Especially when the "first" episodes (the later, newer ones) are taken into account. Although they seem to be universally hated by critics and series purists, they did seem to portray a reality that was different than what is commonly shown.

They show how senator Palpatine deceives the people through democratic means, portraying himself as being a compassionate and caring hero. Anakin Skywalker falls into his trap, and thus becomes prey to the dark side. The Jedi Knights can easily be thought of as a religious order, but they fall and are persecuted when Anakin, a Jedi himself, betrays them due to his belief in senator Palpatine's "compassion" and his utopian "we-can-fix-everything-together-and-bring-peace-to-the-world...so-long-as-I-am-in-power" view.

FHL said...

Oh, another thought on that matter: I've seen interviews with George Lucas, the director and mastermind behind Star Wars, and I've always thought he was a nasty person. I always thought: "man, he is just a rude, inconsiderate person..."

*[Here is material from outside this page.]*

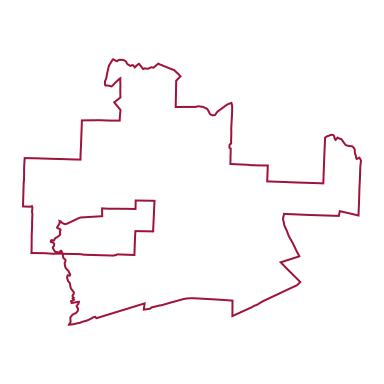 outline of Sohatu, Calarasi, Romania
{"feature_id": "2599482B94348057267162", "entity_name": "Sohatu", "entity_type": "district", "adm_level": 2, "iso_a3": "ROU", "parent_name": "Romania", "parent_adm1": "Calarasi", "projection": "mercator", "projection_center": [26.509, 44.36], "detail": "fine", "context": "isolated", "style": "outline", "palette": "rose", "viewbox_px": 384, "rotation_deg": 0, "n_neighbors": 0, "source": "geoboundaries", "source_scale": "gbopen_adm2", "svg_char_len": 5792}
<svg xmlns="http://www.w3.org/2000/svg" viewBox="0 0 384 384"><path d="M239.1,313.0L252.1,307.1L253.7,306.0L254.5,305.7L256.2,305.1L257.6,304.5L260.2,302.8L262.1,301.7L263.8,300.8L297.2,285.1L300.3,282.1L298.3,280.0L286.8,268.6L280.7,262.3L298.8,256.5L299.3,256.3L299.4,256.2L296.5,251.0L294.5,246.6L292.4,242.4L288.8,236.1L286.8,230.7L284.3,225.3L283.8,222.1L283.3,220.7L283.0,218.7L284.1,213.9L307.5,214.9L322.4,215.4L338.8,215.9L339.8,211.2L350.1,213.5L358.5,215.5L358.6,212.7L359.1,199.9L359.4,189.2L359.5,186.5L359.6,185.0L359.9,179.3L360.3,166.9L360.4,165.7L361.0,160.4L359.4,157.7L356.8,159.0L356.3,158.4L355.9,155.7L355.4,154.7L355.0,153.4L354.8,151.8L354.8,149.8L354.2,148.4L352.9,146.9L352.1,146.3L348.7,146.0L345.8,145.1L344.4,143.4L342.7,141.0L341.4,139.2L341.1,139.0L340.3,138.9L340.0,138.8L338.3,138.0L337.8,137.7L337.6,137.6L335.6,139.9L335.1,139.4L334.8,138.9L334.7,138.6L334.3,136.8L334.0,136.0L333.7,135.5L333.3,135.1L332.7,134.9L332.3,134.8L331.7,134.8L331.1,134.9L330.2,135.1L328.6,135.8L328.2,136.0L327.3,136.2L326.8,136.5L325.6,137.3L325.1,137.7L324.4,153.4L323.8,169.6L323.3,183.4L318.8,183.2L293.7,182.4L287.2,182.1L275.9,181.7L267.2,181.4L267.8,165.5L258.4,165.4L249.6,165.1L248.1,164.8L230.4,164.0L230.5,159.9L230.5,156.0L230.6,155.2L230.7,148.6L230.1,148.4L229.7,148.0L229.4,147.4L229.6,144.8L230.0,144.2L231.1,143.6L231.1,139.9L231.3,134.2L231.3,130.5L231.2,128.6L231.3,127.2L231.5,123.5L231.8,118.1L232.0,115.1L232.1,112.7L232.2,106.5L231.9,104.6L231.1,102.0L231.3,103.2L231.2,103.3L230.4,103.4L229.0,103.7L228.2,104.1L227.0,104.7L226.4,105.1L225.4,105.8L221.7,108.6L219.0,110.5L217.5,111.6L216.8,112.5L216.3,113.1L215.7,114.2L215.1,114.8L214.5,115.2L213.5,115.3L212.2,115.2L211.3,114.8L210.5,114.4L209.9,113.9L209.6,113.3L209.3,112.8L208.8,111.5L207.5,109.3L207.0,108.8L204.5,107.6L203.1,106.9L202.7,106.8L200.9,106.7L199.3,106.3L198.5,106.3L197.1,106.5L195.9,106.9L175.7,107.0L176.2,80.7L180.5,76.3L179.8,75.6L179.0,74.7L175.0,70.9L174.2,70.1L170.4,68.7L162.7,65.6L161.8,65.1L160.1,64.6L159.7,64.4L158.4,63.6L158.2,63.7L156.0,65.5L154.8,66.6L153.5,67.7L153.3,67.7L152.9,67.6L152.0,67.4L151.1,67.3L149.8,68.0L148.5,68.6L147.5,68.7L146.0,68.6L144.8,68.3L144.2,68.6L143.2,69.1L139.1,63.9L138.7,63.8L136.0,66.1L135.9,66.4L134.8,67.4L133.1,65.3L132.8,65.1L132.5,65.1L132.0,65.2L130.6,65.9L130.4,65.9L130.0,65.8L129.3,65.2L128.8,64.9L127.9,64.4L127.4,64.0L127.1,63.7L126.9,63.4L126.3,62.1L126.1,61.7L125.9,61.5L125.7,61.3L125.3,61.0L124.7,60.6L124.0,60.3L123.4,60.1L122.7,59.9L119.3,59.8L118.3,60.2L117.2,61.1L116.9,61.2L116.5,61.2L113.3,59.3L113.1,59.3L112.8,59.4L109.9,64.1L109.0,65.5L108.8,66.2L107.4,72.3L106.1,78.9L105.6,80.0L105.0,81.2L104.9,83.2L105.0,84.5L105.3,85.3L105.7,85.6L106.6,85.4L107.6,85.5L109.7,85.9L111.3,86.4L111.6,86.4L112.0,86.1L113.8,84.3L115.9,82.1L116.7,81.4L117.6,80.6L119.3,78.9L120.3,78.3L120.3,82.2L120.4,85.2L120.3,88.1L120.3,91.8L120.4,97.5L114.2,102.3L120.5,110.0L120.2,113.0L119.9,116.4L119.7,120.6L110.9,120.6L98.8,120.2L81.9,120.4L81.7,126.7L81.0,145.1L80.5,156.2L80.5,159.6L75.0,159.5L62.6,159.1L54.7,158.9L32.5,158.2L24.7,158.1L24.5,160.5L24.1,168.2L24.1,174.5L24.0,180.7L23.8,181.7L23.7,182.1L23.0,206.4L23.5,206.5L30.1,206.7L30.6,206.7L30.9,206.6L31.9,206.1L32.1,206.6L32.3,207.3L32.4,207.7L32.0,212.0L32.1,212.5L32.3,213.3L32.4,213.6L32.1,221.7L32.1,226.0L31.7,235.7L31.6,249.8L31.6,250.6L31.4,253.0L44.6,253.2L53.5,253.8L55.0,253.7L58.9,253.7L61.5,253.7L62.3,253.5L62.3,253.1L62.0,252.2L61.8,251.8L61.3,250.9L61.1,250.8L60.9,250.8L60.5,250.9L60.3,251.1L60.1,251.5L59.9,252.2L59.8,252.4L59.5,252.5L59.0,252.5L58.0,252.3L57.3,252.1L56.0,252.0L55.5,251.9L55.0,251.5L54.5,250.9L53.0,248.4L52.8,247.8L52.8,247.4L53.6,246.3L54.0,245.8L54.2,245.3L54.2,244.4L54.1,243.8L53.8,243.2L53.4,242.8L52.7,242.5L51.2,242.1L50.9,241.9L50.7,241.7L50.7,241.4L50.9,240.8L51.4,240.2L52.0,240.1L52.9,240.4L53.5,240.5L54.0,240.4L54.2,240.1L54.6,239.3L54.9,238.6L55.3,238.2L55.8,237.8L56.7,237.4L58.8,236.0L59.9,234.9L60.2,234.6L59.8,231.7L59.9,231.2L60.5,230.4L60.6,229.9L60.1,229.2L59.5,228.9L58.5,228.5L57.3,228.0L57.1,227.7L57.2,227.2L59.5,223.5L59.7,222.2L59.7,221.3L59.6,221.0L60.2,221.2L60.6,221.4L61.7,222.5L63.2,223.5L64.4,224.0L64.8,224.1L65.5,224.1L67.0,223.7L69.4,222.6L74.6,220.1L77.9,218.5L80.5,217.5L102.2,216.2L102.1,208.4L108.0,208.7L126.3,208.8L135.5,209.0L135.7,200.5L154.5,200.8L153.4,225.1L153.2,228.8L153.2,231.4L135.4,231.1L135.0,237.8L134.4,255.0L117.6,254.4L117.2,254.4L116.7,254.6L116.0,255.1L115.5,255.2L114.8,255.2L114.2,255.3L113.7,255.6L89.8,254.9L88.8,254.9L88.1,255.0L87.4,254.8L83.3,254.7L81.8,254.3L78.3,254.1L62.7,253.8L62.9,255.7L63.2,256.5L63.2,257.7L64.0,258.6L65.2,259.5L65.6,260.9L65.2,261.8L64.6,263.1L64.9,265.1L65.5,267.7L65.8,268.1L67.5,270.0L68.5,271.0L68.7,271.8L69.5,273.1L70.1,274.6L70.0,275.2L69.7,275.7L67.7,275.3L67.2,276.5L67.1,277.6L67.3,278.5L68.0,280.8L68.4,281.5L69.3,282.4L69.8,283.1L70.6,287.5L71.2,288.8L71.6,289.4L72.8,290.9L73.8,292.3L73.9,293.2L73.6,293.9L72.8,295.1L72.5,295.8L72.5,296.1L73.0,297.1L73.3,297.5L73.7,297.8L72.8,298.5L73.1,298.8L73.9,299.8L72.2,300.7L71.1,301.1L71.6,303.0L72.8,302.8L78.9,301.8L78.9,302.1L78.4,303.8L76.6,306.1L76.8,306.8L77.7,308.0L78.1,309.1L77.8,310.5L77.5,311.3L76.7,312.3L75.6,313.2L75.1,313.4L73.2,314.3L72.3,315.0L71.1,316.5L70.5,317.1L70.3,318.1L70.5,320.2L70.6,321.3L70.5,322.2L69.9,323.3L69.2,324.2L69.0,324.7L70.3,324.6L71.5,324.4L73.0,324.3L76.2,323.6L77.9,323.1L79.6,322.9L80.8,322.5L82.0,322.0L82.7,321.7L85.8,320.9L87.0,320.5L89.8,319.3L93.1,317.4L95.2,316.8L96.4,318.2L144.6,303.4L143.8,309.6L149.4,308.9L150.2,308.6L151.5,307.4L157.7,306.0L159.4,305.5L161.7,305.2L170.6,302.6L183.0,299.2L185.7,298.6L189.6,298.3L192.0,298.2L198.7,298.5L218.2,299.6L232.5,300.6L232.4,316.1L239.1,313.0Z" fill="none" stroke="#9f1239" stroke-width="2"/></svg>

It always appeared to me that Mr. Lucas was one of those people who just thought "I am always right, I don't care what you think, I won't listen, we're doing things my way."

But, now, as I think of it, I think that the success, as well as any moral/spiritual coherence, of the Star Wars saga must have had something to do with that uncooperative attitude.

josh said...

I would suggest the leads in two similar Woody Allen films; Crimes and Misdemeanors and Match Point.

Daybreaker said...

Movies routinely condemn people who are superficially nice but actually evil, but the viewpoint is politically correct and leftist, so the evil consists in not supporting exactly the sort of politically correct causes that you and I (for different reasons) regard as evil.

o'rety said...

Shame I haven't spotted this earlier. Still, it's so interesting a question...

What about Ellsworth Toohey from 'The Fountainhead'??